**QUOTED PASSAGE**
####################

The first time Moyo attracted the munyori interjection, he had made a contribution in Shona.

Bad boy strikes again

There was no question about going toe-to-toe with Marechera, a bad boy and cult hero worshipped by fellow writers.

Moyo took comfort in that few people had heard the interjection and let it pass.

He would soon catch the Marechera show again at a book event officiated by President Canaan Banana at Kingston’s Bookshop. The literary community was already packed inside the venue when a not-so-sober Marechera showed up, making funny remarks that shifted the attention to him.

“His readers followed him to the bookshelves. I was busy looking at new publications on the Shona Section and pretended not to have noticed him. He went to the English Section with all eyes on him and would pick a book, take a look, put it back and so on. We did not know that he was, in fact, looking for his new book, Mindblast, but somehow couldn’t locate it,” said Moyo.

A restless Marechera addressed himself to the seated delegates at the top of his voice:

“My new book has been banned! Look they have banned my book!” He had already tasted this ordeal when his second novel, Black Sunlight, got banned for “obscenity and blasphemy” while he was still in UK. “I couldn’t ignore him because I wanted to read the new ‘banned’ book,” said Moyo.

A second undressing

Next time fate brought Moyo his way, Marechera would undress him in front of high school students.

This was the doing of their mutual former student, one Makahamadze who had frequented Moyo’s place for writing lessons as a Form 4 student before going on to study literature in Mr Marechera’s A Level class at Ranch House College.

By the 1984 book fair, Makahamadze himself had become a teacher at a Highfield school.

####################

**SOURCE DATA**
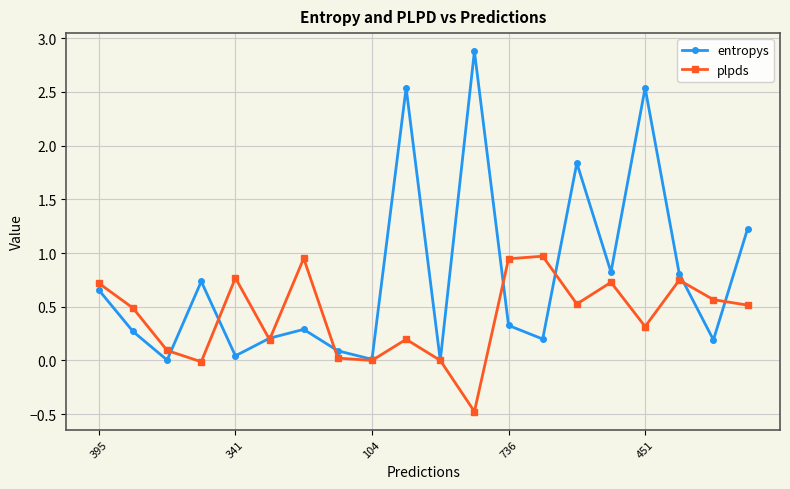

Which series ends up on top after the final intersection of plpds and entropys?

entropys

####################

**INSTRUCTIONS**
**a.** Please retype the passage about Moyo and Marechera between "A second undressing" and "a Highfield school.", inclusive.
**b.** In the passage about Moyo and Marechera, why did Moyo not ignore Marechera's shouting that his book had been banned? Answer in one to three sentences.
**c.** Write what comes next in the passage about Moyo and Marechera, picking up after its final sentence.

**ANSWERS BY TASK**
**a.**
A second undressing

Next time fate brought Moyo his way, Marechera would undress him in front of high school students.

This was the doing of their mutual former student, one Makahamadze who had frequented Moyo’s place for writing lessons as a Form 4 student before going on to study literature in Mr Marechera’s A Level class at Ranch House College.

By the 1984 book fair, Makahamadze himself had become a teacher at a Highfield school.

**b.** Moyo could not ignore him because he wanted to read the new "banned" book.

**c.**
He invited Moyo to address students as they had one of his novels on the syllabus.

“He advised me that I was going to share the stage with Marechera and I liked it very much because I wanted to show Dambudzo that a munyori was equal to a writer in front of students.”

Makahamadze was to meet his two former teachers on corner Kenneth Kaunda and Julius Nyerere and travel with them to Machipisa.

He, however, excused himself to go ahead and take care of school business, leaving Moyo to wait for Marechera.

The Mindblast dude arrived, unusually dressed in a suit and coldly nodded to Moyo’s greetings.

“Where is the car to take me to the school?” Marechera asked.

Moyo said no car had been arranged. They had to catch a Peugeot 404.

“Who is going to pay?” Marechera asked.

“I will,” Moyo answered.

Moyo jumped into the back of a cab whose seats were already packed, mindful of commencing time.

“Comrade, munosara (you will be left behind)!” he shouted at Marechera.

Cde Dambudzo jumped in and they shared the boot of the 404 to Machipisa in silence.

Marechera was thirsty on arrival.

They quibbled over the time they were expected at the school and Moyo agreed with Marechera that they still had minutes to kill.

They entered a bar near Gwanzura Ground where teetotalist Moyo bought Marechera two jugs of chikari as he had no money for clearer beer.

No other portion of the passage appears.